● **WORK INSTRUCTIONS**:
From the records below, copy every line that contains the word "regidor". Matching is case-sensitive.

● **EXERCISE DATA**:
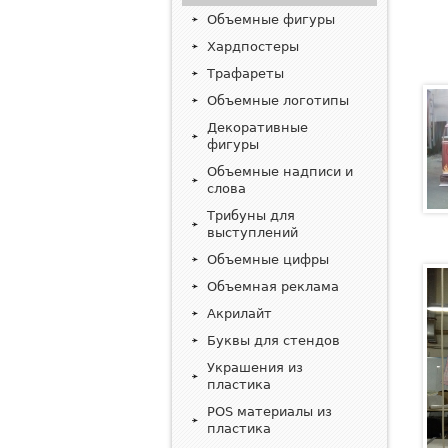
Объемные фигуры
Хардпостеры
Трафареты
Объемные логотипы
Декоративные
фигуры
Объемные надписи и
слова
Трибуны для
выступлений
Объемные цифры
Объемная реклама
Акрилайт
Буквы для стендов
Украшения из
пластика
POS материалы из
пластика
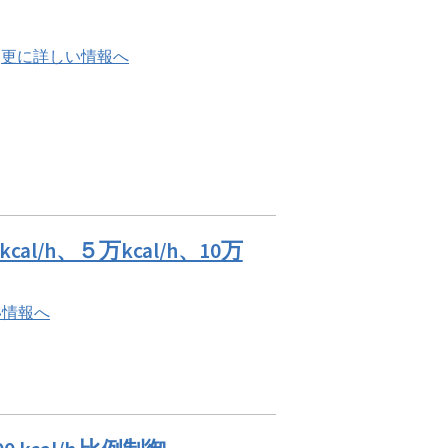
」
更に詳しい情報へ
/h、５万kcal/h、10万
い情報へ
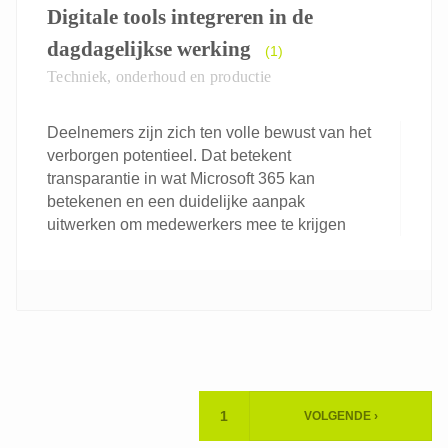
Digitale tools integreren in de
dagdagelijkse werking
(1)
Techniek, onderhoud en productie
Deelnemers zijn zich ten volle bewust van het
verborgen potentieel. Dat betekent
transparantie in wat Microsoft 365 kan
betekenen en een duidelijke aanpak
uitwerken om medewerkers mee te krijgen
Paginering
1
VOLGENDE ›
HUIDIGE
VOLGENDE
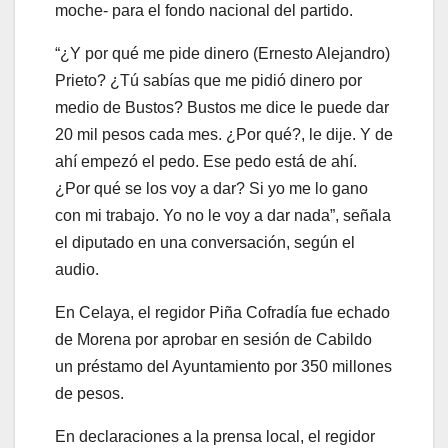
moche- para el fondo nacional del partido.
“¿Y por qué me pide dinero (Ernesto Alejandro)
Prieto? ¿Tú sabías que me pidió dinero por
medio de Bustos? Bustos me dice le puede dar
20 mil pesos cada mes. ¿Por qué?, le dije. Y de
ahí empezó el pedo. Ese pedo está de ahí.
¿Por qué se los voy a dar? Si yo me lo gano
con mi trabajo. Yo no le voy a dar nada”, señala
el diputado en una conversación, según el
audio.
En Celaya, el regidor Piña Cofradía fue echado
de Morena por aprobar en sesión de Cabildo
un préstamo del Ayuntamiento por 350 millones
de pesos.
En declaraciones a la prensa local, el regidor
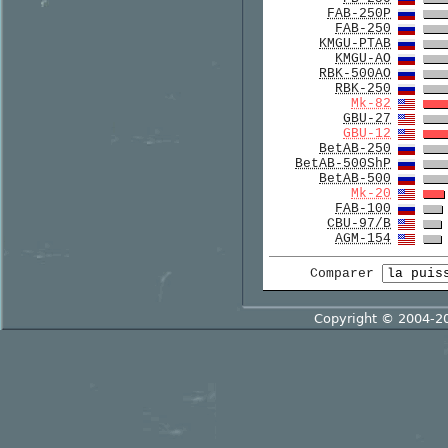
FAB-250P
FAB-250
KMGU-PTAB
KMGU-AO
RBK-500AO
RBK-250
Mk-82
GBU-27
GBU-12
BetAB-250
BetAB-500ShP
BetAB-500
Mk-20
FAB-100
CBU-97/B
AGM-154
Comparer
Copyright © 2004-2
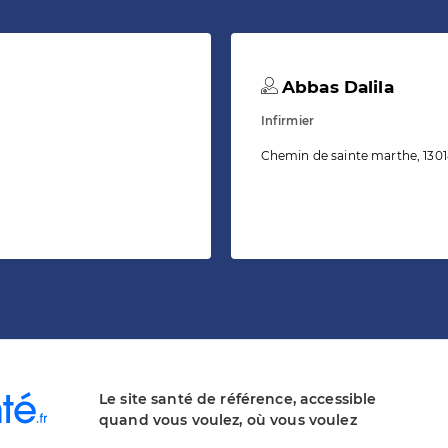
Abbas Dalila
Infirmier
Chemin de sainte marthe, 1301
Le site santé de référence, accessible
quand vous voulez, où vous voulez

● **EXERCISE ANSWER**:
En Celaya, el regidor Piña Cofradía fue echado
En declaraciones a la prensa local, el regidor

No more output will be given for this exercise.